Methods for randomized controlled trial (RCT) and other experimental data
Construction of experimental designs is implemented in blocksdesign (blocks for general factorial treatment designs), BCHM (Bayesian cluster hierarchical model design for multiple subgroup basket trials), Boptbd (Bayesian optimal block designs under linear mixed effects model), seqDesign (sequential design of randomized two-stage treatment efficacy trials with time-to-event endpoints).

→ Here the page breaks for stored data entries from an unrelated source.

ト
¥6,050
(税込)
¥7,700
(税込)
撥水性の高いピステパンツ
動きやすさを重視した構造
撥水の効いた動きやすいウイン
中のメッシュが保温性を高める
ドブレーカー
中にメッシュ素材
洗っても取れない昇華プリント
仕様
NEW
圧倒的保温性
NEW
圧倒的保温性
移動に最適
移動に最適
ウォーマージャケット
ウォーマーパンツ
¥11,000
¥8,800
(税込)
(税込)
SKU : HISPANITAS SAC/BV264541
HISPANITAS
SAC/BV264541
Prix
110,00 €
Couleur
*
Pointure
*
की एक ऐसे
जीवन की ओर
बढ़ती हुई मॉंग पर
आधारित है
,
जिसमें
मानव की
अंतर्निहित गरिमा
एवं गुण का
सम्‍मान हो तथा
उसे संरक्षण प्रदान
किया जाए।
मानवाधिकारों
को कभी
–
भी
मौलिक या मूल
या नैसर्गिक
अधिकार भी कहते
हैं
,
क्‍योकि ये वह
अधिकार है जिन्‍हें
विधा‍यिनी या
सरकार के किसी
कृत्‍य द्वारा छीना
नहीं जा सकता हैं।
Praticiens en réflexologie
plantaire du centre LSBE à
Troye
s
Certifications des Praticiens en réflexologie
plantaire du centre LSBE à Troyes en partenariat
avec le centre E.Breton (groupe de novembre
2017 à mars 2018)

Average treatment effect estimation
Regression models where the causal estimand is a regression parameter are implemented in lm() and glm() from stats, as well as in a number of more specialized packages such as fixest, estimatr, CausalGAM (using generalized additive models), sampleSelection, BCEE, borrowr, causaldrf, hdm.
Estimation in fixed effects designs is possible through fixest (linear and generalized linear fixed effects models and combined with instrumental variables), plm (for panel data), and alpaca (for high-dimensional k-way fixed effects).
G-computation and other conditional outcome regression based methods are supported in the packages gfoRmula, EffectLiteR, switchSelection, and riskRegression. Matches methods are implemented in MatchIt, MatchThem, Matching, optmatch, cem, stratamatch, FLAME, PanelMatch, and others. Multiple treatment matching approaches also exist.
More advanced methods such as Inverse Propensity Weighting (IPW/IPTW) are implemented in WeightIt, PSweight, inferference, CBPS, twang, sbw, optweight, and ebal. For doubly robust methods, one can look at AIPW, DoubleML, grf, and causalweight.